Lake in Fukushima, Japan

Lake Inawashiro (猪苗代湖, Inawashiro-ko) is the fourth-largest lake in Japan, located in central Fukushima Prefecture, south of Mount Bandai. It is also known as the 'Heavenly Mirror Lake' (天鏡湖, Tenkyōko). The lake is located within the borders of Bandai-Asahi National Park. It is a surface area of 104 sqkm, circumference of 63 km, depth of 94 m and is located at an altitude of 514 m. In winter swans migrate to the beaches of the lake and stay there until spring.

== History ==
Lake Inawashiro was formed some 30–40,000 years ago when a tectonic depression was dammed by a major eruption and pyroclastic flow from Mount Bandai. The water is acidic with a pH value of approximately 5.0, and has a high degree of transparency. The water level was considerably less during the Jōmon period as numerous artifacts and ceramic fragments have been found offshore.

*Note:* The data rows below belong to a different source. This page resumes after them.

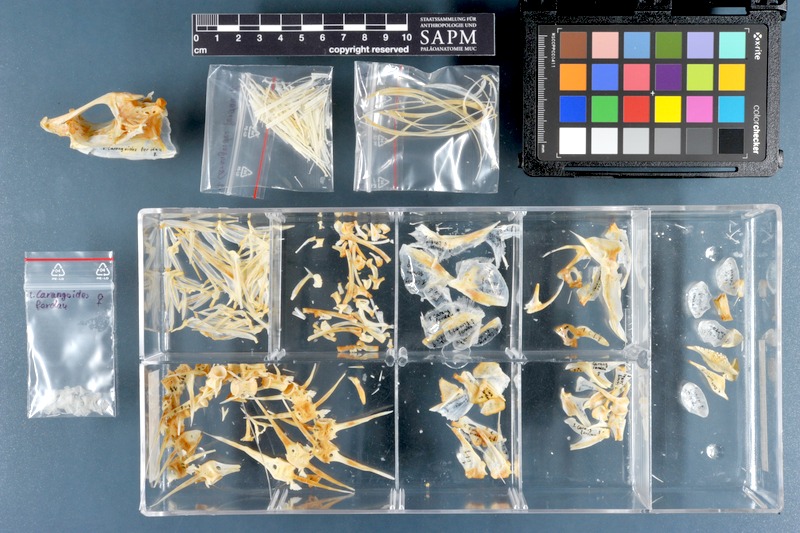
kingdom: Animalia
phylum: Chordata
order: Perciformes
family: Carangidae
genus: Carangoides
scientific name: Carangoides ferdau
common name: Blue trevally
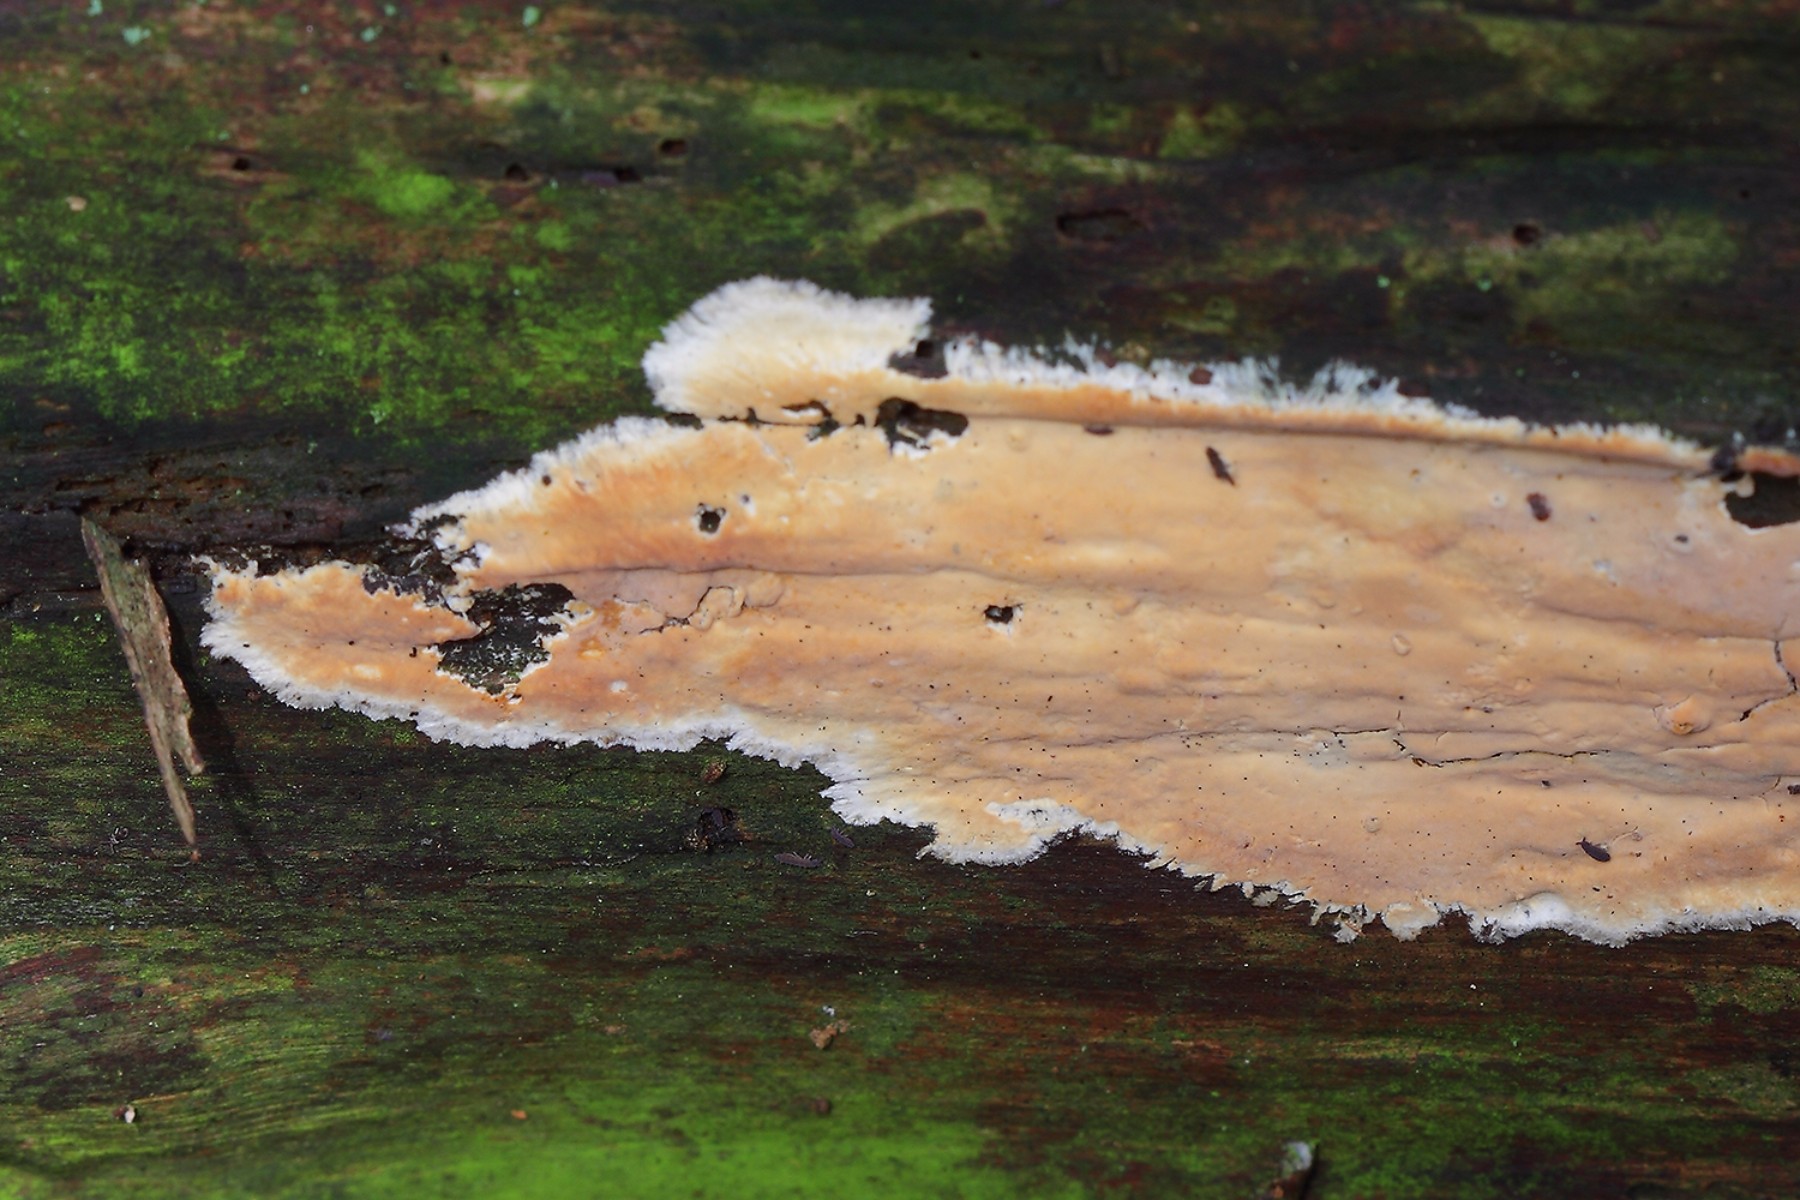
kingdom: Fungi
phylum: Basidiomycota
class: Agaricomycetes
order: Russulales
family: Peniophoraceae
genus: Gloiothele
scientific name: Gloiothele citrina
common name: citronskorpe
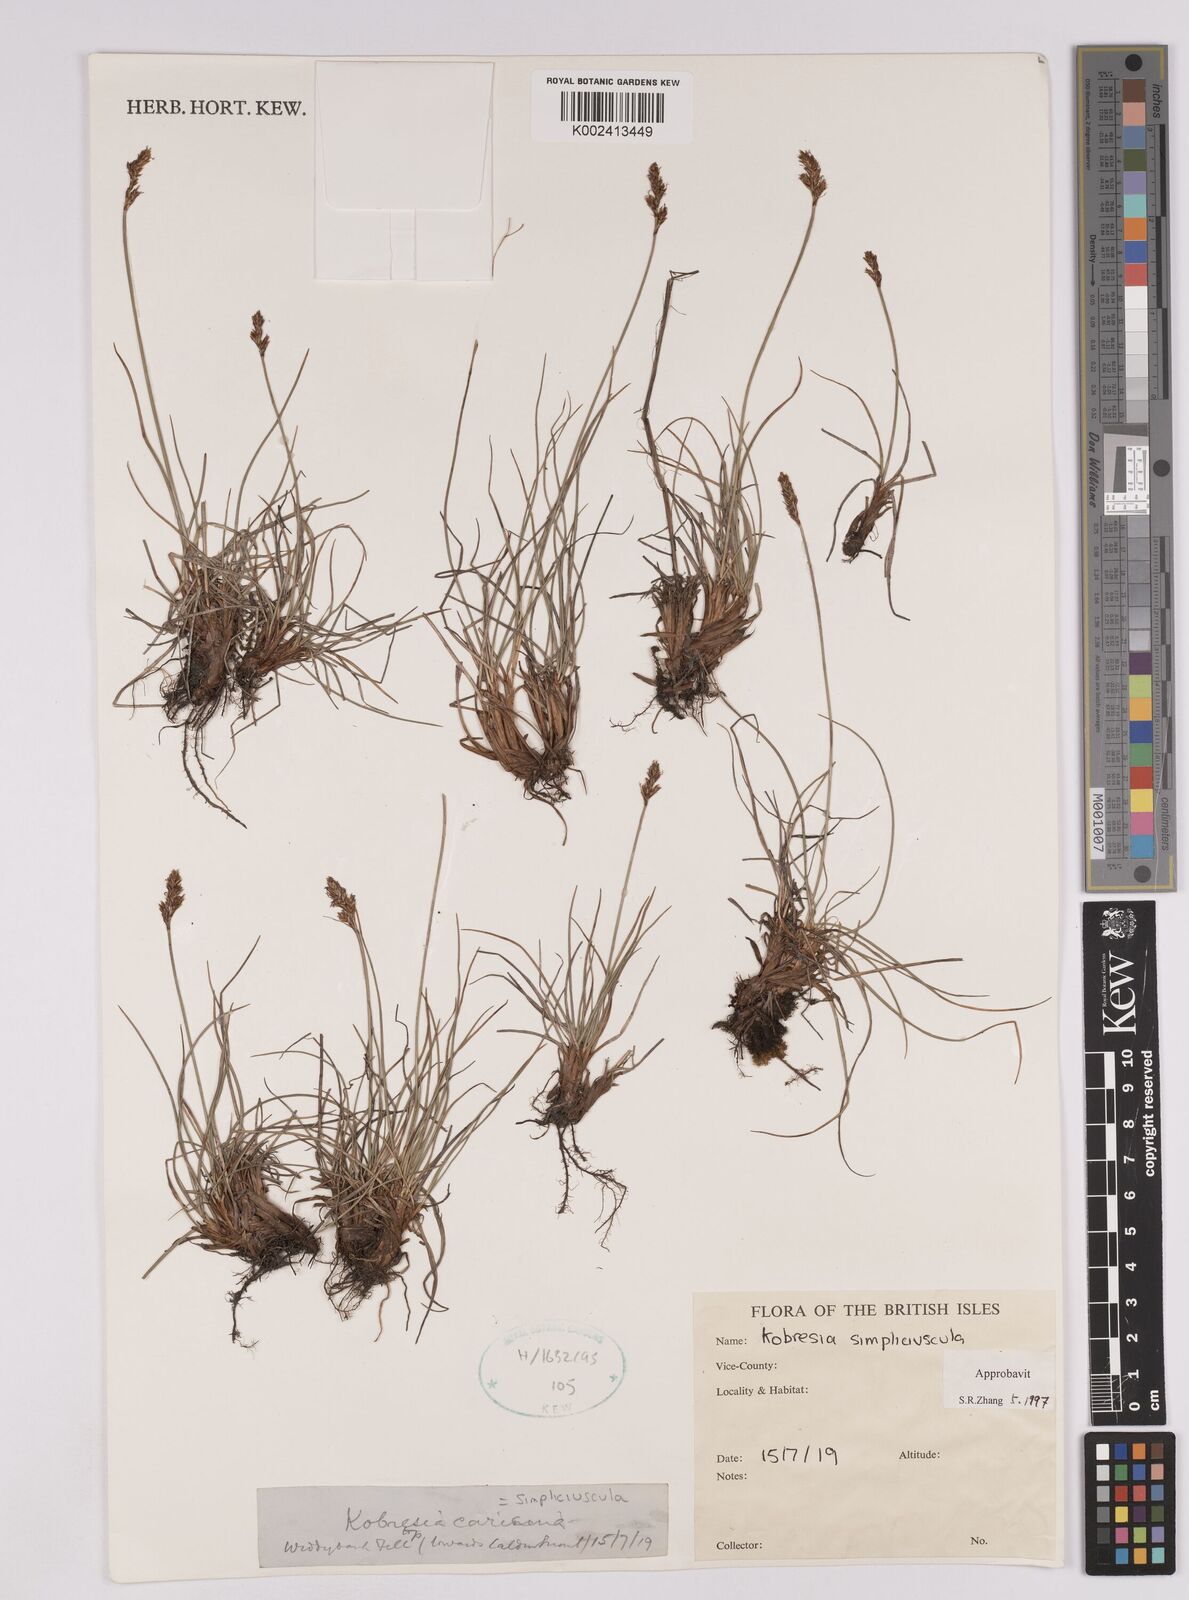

The lake water is an important source for irrigation in the Aizu region of western Fukushima Prefecture. An irrigation canal was completed during the Edo period and another, the Asaka Canal, in 1882. A third canal completed in 1915 supplies the city of Kōriyama with drinking and industrial water. The water also supplies a number of hydroelectric power plants. The lake is also an important tourist and leisure attraction in Fukushima Prefecture.